Fangrui Song via llvm-dev

unread,
Nov 11, 2020, 5:59:42 PM11/11/20
to Robinson, Paul, James Henderson, llvm...@lists.llvm.org
(Adding back Cc: which got dropped)

> (Igor - I don't know what happened, but your email split the mail thread in gmail for me.)

The problem is that https://lists.llvm.org/pipermail/llvm-dev/2020-November/146528.html does not have an In-Reply-To: header.
Added Igor to the Cc: list.

If we go down the route (sorting DWARF64 after DWARF32), compared with a
lightweight parse, I'd prefer the relocation based approach: if a .debug_* has
an 64-bit absolute relocation type (e.g. R_X86_64_64).

In LLD, for an input section, we don't know its associated SHT_REL[A] section.
So when adding an orphan section we would have another loop iterating
over inputSections. We can reuse the dependentSections to have this
piece of information (generalizing the existing special case for -r/--emit-relocs)

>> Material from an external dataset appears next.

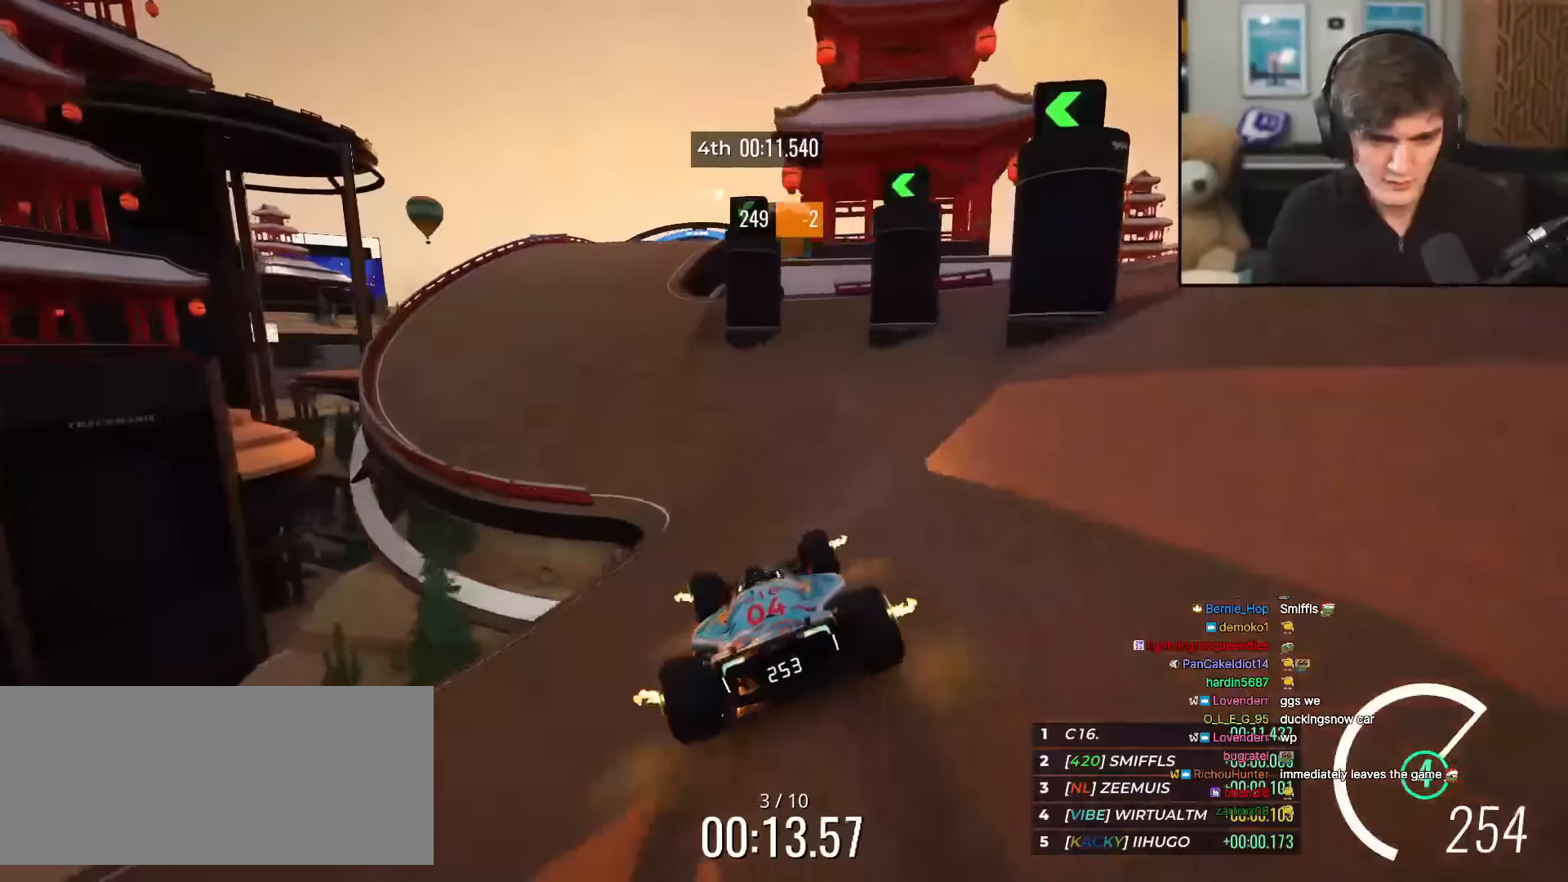
{"keys": ["right", "up"], "events": [[117, "left", "down"], [167, "left", "up"], [350, "right", "down"]]}
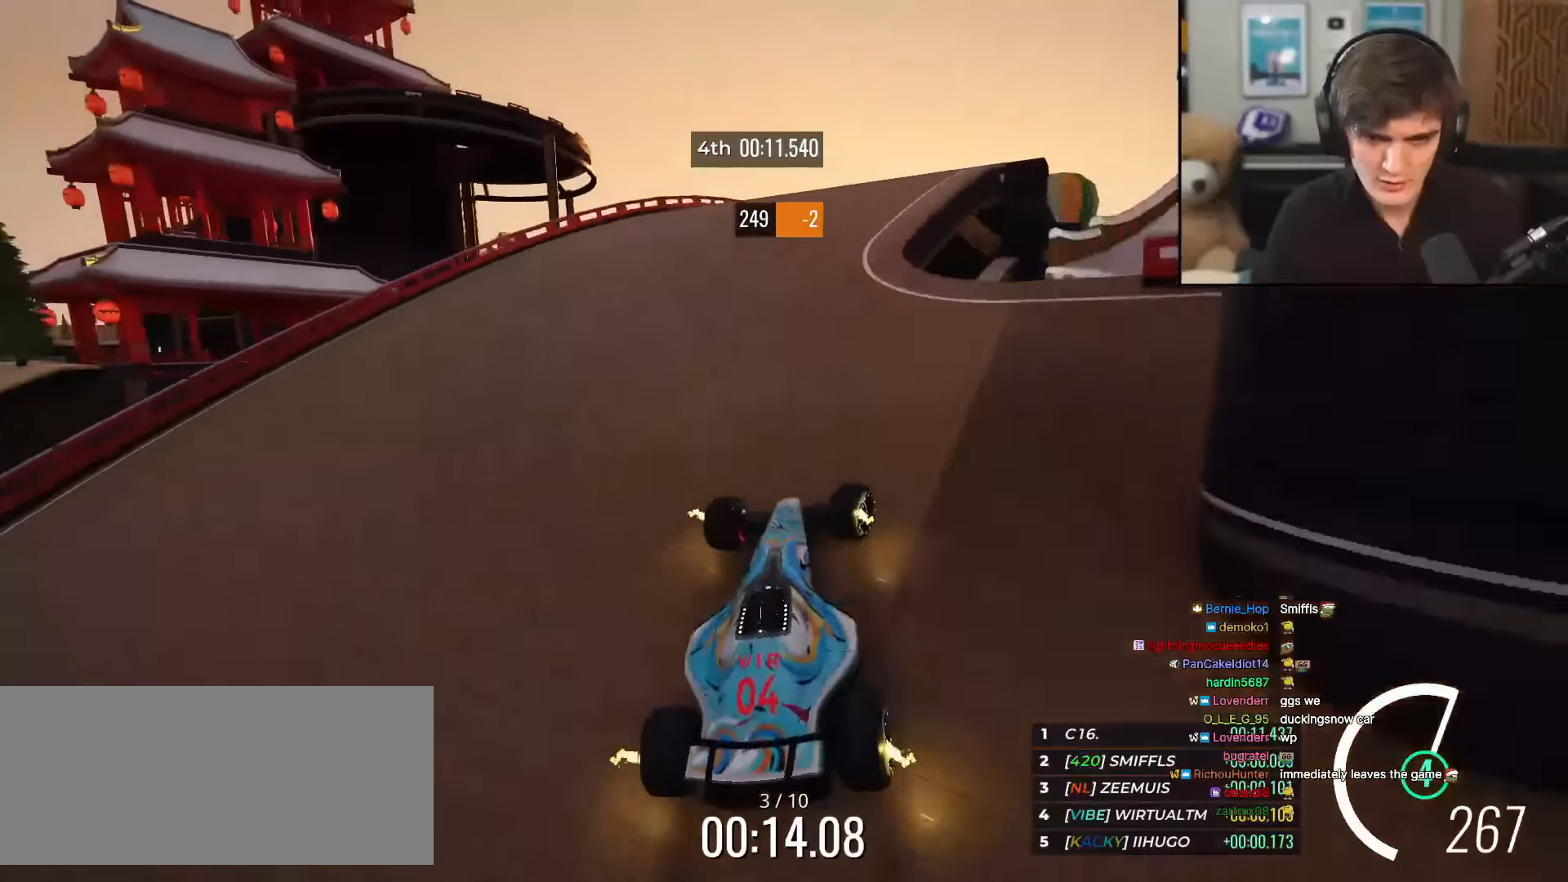
{"keys": ["up"], "events": [[283, "right", "up"], [317, "left", "down"], [367, "left", "up"]]}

> This way as long as DWARF32 sections don't themselves go over 4gigs, the final binary can contain debug information that exceeds 4gig.
> Which I think will be the common case.

I would not expect the linker behaves differently when linking a few additional sections change the behavior so drastically
in a not-easily-explainable way. This deserves a dedicated linker option (see below, I have a concern about the inconsistency
with an input section description)

I'm still learning the internals but would expect that mixed DWARF32/DWARF64 is
a problem for LTO. A reloctable link (-r) can combine DWARF32/DWARF64 object
files and potentially nullify the aforementioned relocation based approach
(we probably just want to check the first relocation to save time;
if we link DWARF64 before DWARF32 we may create a .debug_info
which looks like DWARF64 but is actually restricted by DWARF32 relocations)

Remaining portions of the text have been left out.